_SOURCE EXTRACT_.
The research performed by Professor Richards' group is aimed at gaining a molecular understanding of the mechanisms of protein function in such areas as biological catalysis, the transport of electrons, and the exquisitely specific interactions between proteins and nucleic acids. In most of these studies the group uses altered proteins obtained by mutagenesis of the DNA coding for a protein, together with recombinant and cloning techniques. Chemically synthesized polypeptides and their derivatives also contribute importantly in this work.

Mutagenesis. Methods are being developed to allow alterations to be made at specific sites in the structural genes for proteins of interest. After cloning in an appropriate host, these genes direct the synthesis of the mutant proteins that are then studied to establish the molecular relationship between protein structure and function.

Catalysis. The group is examining a number of different enzymes to determine what structural features account for their ability to catalyze reactions by factors of 108 and more. Particular emphasis is placed on proteolytic enzymes, on enzymes responsible for antibiotic resistance in infectious microorganisms, and on DNA polymerases.

Electron Transport. During photosynthesis in green plants, electrons are transported between photosystems I and II by a blue copper protein, plastocyanin. (The single copper atom of the protein cycles between CuI and CuII in this process.) Analogous blue copper proteins, the azurins, carry out similar electron transport roles in bacteria. In understanding the biological roles of these proteins, the group probes questions such as: How do the four ligands to the copper influence its spectroscopic and redox properties, and what are the pathways of electron transfer from the copper atom to the surface of the protein, and then to other components of the electron transfer chain? Structural variants are also being created to allow attachment of ruthenium at specific locations on the surface of the protein for studies, in collaboration with Professor Gray's group, of the fundamental aspect of electron transfer between two metal centers (copper and ruthenium) that are separated from each other by precisely ascertainable (and variable) distances, and where the constitution of the intervening medium (the plastocyanin protein) can be exactly established. The group is also studying the copper A site, which plays a central role in the transfer of electrons to dioxygen during aerobic metabolism.

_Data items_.
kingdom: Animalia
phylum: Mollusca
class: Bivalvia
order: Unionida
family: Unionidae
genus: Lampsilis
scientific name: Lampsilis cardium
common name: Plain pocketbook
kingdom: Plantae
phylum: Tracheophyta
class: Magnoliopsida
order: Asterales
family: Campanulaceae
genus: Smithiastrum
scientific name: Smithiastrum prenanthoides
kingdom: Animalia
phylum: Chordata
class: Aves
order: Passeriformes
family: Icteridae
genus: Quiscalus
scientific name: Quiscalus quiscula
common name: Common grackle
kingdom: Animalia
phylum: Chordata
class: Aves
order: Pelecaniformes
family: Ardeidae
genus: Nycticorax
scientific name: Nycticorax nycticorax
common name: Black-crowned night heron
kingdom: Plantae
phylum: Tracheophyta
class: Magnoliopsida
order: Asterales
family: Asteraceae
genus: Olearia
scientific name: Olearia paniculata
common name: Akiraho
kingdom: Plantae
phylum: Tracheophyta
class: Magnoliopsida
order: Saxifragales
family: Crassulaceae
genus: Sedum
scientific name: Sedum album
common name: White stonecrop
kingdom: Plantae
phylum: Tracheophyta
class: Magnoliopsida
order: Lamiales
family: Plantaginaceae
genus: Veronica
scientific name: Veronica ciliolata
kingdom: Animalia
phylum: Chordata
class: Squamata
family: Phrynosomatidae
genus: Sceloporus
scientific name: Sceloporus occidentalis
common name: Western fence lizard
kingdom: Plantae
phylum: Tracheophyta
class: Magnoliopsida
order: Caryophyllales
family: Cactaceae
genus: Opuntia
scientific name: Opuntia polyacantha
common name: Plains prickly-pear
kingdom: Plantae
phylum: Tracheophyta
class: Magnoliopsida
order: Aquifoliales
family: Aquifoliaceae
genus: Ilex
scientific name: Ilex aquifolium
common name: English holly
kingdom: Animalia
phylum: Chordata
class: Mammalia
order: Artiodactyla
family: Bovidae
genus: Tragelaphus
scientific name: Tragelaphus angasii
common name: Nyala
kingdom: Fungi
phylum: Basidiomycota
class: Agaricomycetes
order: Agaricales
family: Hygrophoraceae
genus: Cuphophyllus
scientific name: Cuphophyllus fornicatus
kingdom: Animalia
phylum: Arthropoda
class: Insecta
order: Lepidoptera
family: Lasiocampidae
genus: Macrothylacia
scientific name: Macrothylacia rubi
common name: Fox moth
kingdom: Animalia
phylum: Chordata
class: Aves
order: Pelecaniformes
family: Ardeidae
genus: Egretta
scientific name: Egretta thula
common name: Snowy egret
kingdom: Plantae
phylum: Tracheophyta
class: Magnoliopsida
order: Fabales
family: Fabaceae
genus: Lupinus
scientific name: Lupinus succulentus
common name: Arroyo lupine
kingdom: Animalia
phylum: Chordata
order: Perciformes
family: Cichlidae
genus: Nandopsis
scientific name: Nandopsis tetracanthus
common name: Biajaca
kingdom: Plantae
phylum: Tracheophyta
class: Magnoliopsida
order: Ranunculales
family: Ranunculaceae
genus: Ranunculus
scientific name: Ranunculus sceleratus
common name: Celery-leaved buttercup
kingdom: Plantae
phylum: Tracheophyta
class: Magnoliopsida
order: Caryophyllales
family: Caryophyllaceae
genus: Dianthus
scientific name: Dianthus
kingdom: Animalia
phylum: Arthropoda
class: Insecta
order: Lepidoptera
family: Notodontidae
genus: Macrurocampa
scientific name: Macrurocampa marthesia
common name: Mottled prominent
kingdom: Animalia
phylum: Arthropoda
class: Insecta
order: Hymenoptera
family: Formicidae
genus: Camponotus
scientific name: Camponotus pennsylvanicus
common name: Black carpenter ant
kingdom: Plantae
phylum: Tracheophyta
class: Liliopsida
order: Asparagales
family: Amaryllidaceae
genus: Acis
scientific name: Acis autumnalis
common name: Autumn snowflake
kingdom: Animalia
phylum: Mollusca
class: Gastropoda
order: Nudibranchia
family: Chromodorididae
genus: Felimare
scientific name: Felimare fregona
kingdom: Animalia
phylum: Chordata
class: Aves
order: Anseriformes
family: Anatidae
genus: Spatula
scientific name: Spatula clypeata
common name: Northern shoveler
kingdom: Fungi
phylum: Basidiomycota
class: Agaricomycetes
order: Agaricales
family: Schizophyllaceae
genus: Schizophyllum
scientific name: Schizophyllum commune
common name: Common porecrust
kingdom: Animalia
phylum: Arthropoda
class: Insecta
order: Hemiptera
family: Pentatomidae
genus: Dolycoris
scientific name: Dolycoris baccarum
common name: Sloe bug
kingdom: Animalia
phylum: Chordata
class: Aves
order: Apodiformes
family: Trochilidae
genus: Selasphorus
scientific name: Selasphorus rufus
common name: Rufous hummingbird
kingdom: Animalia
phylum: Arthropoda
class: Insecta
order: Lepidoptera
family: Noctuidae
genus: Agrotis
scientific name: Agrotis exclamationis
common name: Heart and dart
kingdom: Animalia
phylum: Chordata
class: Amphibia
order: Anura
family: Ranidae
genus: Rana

_TASKS TO PERFORM_.
[1] Answer these questions from the research description:
(a) What else contributes importantly to the group's work, besides altered proteins from mutagenesis?
(b) Which three kinds of enzymes receive particular emphasis?
(c) Which protein carries electrons between photosystems I and II in green plants?
[2] Write out the research description between "Mutagenesis. Methods are" and "structure and function.", inclusive.
The listing is separate material and has no connection to the research description.

_RESPONSES BY ITEM NUMBER_.
[1]
(a) Chemically synthesized polypeptides and their derivatives.
(b) Proteolytic enzymes, enzymes responsible for antibiotic resistance in infectious microorganisms, and DNA polymerases.
(c) Plastocyanin, a blue copper protein.

[2]
Mutagenesis. Methods are being developed to allow alterations to be made at specific sites in the structural genes for proteins of interest. After cloning in an appropriate host, these genes direct the synthesis of the mutant proteins that are then studied to establish the molecular relationship between protein structure and function.